Ive got ST_ClusterDBScan working from spatial's side, but it requires changes in DuckDB core in order to force the window function executor to always call the right callbacks. Im going to talk to the rest of the team to figure out how to proceed, and after that should be able to get it in for DuckDB v1.4 scheduled for September.
One thing to consider here is the ability to call partition also as alot of the time you're unable to call DBScan on larger areas.
Ive got ST_ClusterDBScan working from spatial's side, but it requires changes in DuckDB core in order to force the window function executor to always call the right callbacks. Im going to talk to the rest of the team to figure out how to proceed, and after that should be able to get it in for DuckDB v1.4 scheduled for September.

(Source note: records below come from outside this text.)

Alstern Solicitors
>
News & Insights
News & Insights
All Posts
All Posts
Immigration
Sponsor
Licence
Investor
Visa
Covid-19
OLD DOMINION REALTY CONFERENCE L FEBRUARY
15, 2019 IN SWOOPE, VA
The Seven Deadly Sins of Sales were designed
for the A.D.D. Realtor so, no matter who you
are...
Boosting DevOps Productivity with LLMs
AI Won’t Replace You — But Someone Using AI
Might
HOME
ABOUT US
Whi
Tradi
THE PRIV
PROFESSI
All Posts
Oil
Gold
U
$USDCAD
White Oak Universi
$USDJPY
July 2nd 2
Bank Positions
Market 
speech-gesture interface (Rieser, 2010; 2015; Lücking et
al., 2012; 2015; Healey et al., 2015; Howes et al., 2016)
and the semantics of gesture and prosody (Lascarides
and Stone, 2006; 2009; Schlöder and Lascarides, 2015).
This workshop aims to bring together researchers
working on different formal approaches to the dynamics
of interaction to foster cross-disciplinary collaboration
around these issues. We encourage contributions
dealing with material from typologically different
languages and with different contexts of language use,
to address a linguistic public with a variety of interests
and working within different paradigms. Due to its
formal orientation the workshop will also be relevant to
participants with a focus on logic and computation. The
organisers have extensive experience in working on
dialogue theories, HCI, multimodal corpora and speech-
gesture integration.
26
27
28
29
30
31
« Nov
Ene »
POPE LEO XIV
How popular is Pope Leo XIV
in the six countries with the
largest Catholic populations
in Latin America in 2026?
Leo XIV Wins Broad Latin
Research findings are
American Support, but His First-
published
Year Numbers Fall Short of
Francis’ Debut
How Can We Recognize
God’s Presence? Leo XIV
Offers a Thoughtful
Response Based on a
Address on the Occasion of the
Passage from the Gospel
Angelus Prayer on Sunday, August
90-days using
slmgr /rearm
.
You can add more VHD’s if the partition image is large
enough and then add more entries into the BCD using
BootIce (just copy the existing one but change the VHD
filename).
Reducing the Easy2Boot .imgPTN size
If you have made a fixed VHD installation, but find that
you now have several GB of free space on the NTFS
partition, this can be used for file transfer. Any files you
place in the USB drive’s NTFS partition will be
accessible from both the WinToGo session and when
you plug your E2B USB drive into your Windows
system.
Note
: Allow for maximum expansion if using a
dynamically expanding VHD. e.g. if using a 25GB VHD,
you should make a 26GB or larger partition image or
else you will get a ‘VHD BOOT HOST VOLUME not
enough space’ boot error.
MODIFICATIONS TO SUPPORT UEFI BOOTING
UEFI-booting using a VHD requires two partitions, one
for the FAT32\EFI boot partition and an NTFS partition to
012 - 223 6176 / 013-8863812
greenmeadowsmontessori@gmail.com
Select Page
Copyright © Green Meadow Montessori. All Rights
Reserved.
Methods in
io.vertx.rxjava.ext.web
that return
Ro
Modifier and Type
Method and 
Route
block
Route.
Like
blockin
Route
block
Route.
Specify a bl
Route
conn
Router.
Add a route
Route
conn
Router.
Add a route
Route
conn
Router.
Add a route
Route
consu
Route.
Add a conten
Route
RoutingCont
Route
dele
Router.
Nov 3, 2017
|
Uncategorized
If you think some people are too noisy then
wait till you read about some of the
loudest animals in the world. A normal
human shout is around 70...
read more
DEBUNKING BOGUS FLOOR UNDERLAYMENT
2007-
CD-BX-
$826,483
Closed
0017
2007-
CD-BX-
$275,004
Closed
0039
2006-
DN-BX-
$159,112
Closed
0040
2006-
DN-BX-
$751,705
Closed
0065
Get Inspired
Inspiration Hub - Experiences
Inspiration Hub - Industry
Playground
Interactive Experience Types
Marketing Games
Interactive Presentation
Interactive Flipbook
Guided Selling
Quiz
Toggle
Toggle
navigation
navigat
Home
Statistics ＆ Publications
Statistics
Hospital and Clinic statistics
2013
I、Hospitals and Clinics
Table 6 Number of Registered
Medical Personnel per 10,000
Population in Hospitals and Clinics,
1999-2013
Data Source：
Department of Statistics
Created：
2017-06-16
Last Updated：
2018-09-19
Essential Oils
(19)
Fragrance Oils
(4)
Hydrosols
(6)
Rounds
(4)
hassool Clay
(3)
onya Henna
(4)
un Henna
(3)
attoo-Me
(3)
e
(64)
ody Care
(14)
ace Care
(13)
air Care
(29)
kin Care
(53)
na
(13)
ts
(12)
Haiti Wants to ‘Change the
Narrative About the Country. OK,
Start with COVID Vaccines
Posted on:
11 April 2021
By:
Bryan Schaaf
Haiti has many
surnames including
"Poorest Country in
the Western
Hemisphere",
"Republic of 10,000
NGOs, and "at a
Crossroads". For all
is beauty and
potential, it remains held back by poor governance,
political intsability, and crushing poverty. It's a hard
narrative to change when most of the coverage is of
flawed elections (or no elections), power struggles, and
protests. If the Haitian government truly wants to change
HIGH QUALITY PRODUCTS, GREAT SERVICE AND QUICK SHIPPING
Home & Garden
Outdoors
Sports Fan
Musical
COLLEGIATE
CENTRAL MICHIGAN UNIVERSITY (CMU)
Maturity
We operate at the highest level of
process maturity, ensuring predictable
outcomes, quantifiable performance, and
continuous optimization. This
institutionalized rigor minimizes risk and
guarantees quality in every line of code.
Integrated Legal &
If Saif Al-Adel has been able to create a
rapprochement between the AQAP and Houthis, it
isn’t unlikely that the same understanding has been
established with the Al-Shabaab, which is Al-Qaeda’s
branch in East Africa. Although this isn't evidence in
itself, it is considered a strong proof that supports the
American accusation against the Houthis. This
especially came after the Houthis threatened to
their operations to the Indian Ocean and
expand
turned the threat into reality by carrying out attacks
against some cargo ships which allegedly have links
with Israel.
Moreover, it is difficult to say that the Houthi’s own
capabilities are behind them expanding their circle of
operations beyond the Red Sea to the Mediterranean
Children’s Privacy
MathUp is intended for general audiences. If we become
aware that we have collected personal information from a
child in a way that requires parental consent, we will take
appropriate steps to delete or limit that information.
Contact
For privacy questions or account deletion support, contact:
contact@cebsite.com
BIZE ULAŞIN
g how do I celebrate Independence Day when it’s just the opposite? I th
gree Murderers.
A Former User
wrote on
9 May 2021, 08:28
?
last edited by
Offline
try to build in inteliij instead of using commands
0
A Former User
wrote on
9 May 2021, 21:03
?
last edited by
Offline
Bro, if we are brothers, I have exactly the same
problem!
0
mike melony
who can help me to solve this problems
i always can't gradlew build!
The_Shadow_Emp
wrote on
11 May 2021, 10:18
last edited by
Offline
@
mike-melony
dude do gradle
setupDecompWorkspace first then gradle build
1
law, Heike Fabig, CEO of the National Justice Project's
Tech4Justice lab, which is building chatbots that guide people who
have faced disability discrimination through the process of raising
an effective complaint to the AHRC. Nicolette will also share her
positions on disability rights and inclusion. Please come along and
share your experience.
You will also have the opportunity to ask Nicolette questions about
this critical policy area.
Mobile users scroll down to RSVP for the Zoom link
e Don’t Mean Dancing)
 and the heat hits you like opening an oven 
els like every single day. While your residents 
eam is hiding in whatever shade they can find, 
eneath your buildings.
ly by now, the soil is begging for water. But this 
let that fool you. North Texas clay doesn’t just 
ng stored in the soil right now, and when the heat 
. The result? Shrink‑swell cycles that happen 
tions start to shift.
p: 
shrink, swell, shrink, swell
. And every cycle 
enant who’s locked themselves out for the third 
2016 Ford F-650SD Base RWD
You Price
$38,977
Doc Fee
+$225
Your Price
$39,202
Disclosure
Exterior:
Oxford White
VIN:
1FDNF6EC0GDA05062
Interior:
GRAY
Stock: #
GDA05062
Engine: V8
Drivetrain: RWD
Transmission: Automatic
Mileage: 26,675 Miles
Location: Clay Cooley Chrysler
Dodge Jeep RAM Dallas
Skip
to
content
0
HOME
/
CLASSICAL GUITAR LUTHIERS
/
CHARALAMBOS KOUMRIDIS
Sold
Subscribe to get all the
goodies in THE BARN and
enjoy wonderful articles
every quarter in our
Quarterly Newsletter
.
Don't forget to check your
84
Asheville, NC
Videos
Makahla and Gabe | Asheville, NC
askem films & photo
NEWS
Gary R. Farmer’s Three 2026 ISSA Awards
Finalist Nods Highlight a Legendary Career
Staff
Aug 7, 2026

That would super helpful! There's no strong replacement algorithm available for us so having it in place on the next major release is exciting.
@fhk would there be a reason you can't call DBSCAN on larger areas? It does have density/distance function contraints, of course, but we haven't really seen any issues with other implementations of DBSCAN, even when it comes to large datasets. It should be able to run in O(n log n) time if implemented properly.
Ah ! Depends on your usecase and what you mean by big.
Alot of the time you want to cluster more than a million points.
My current method of choice for this is to use BigQuery or cuml.
Specifically running a whole US state or even a Country.
Typically there will be too much GEOMETRY to fit it all in memory. So people work around that by either pre partitioning the data or doing it in the query like so - https://stackoverflow.com/questions/68811457/clustering-using-dbscan-in-bigquery
@fhk interesting, I wonder if DuckDB's higher memory limits may help in this case - seems like BigQuery hits issues after 1GB in a partition.
I couldn't find any DuckDB documentation about any limits on per-partition memory, so this could still be a factor if it couldn't use all addressable space for some reason.
Ive got ST_ClusterDBScan working from spatial's side, but it requires changes in DuckDB core in order to force the window function executor to always call the right callbacks. Im going to talk to the rest of the team to figure out how to proceed, and after that should be able to get it in for DuckDB v1.4 scheduled for September.
Hi @Maxxen , any chance this actually landed in 1.4? I see that version was released today but this issue is still marked as open, so I’m guessing it didn’t make the cut.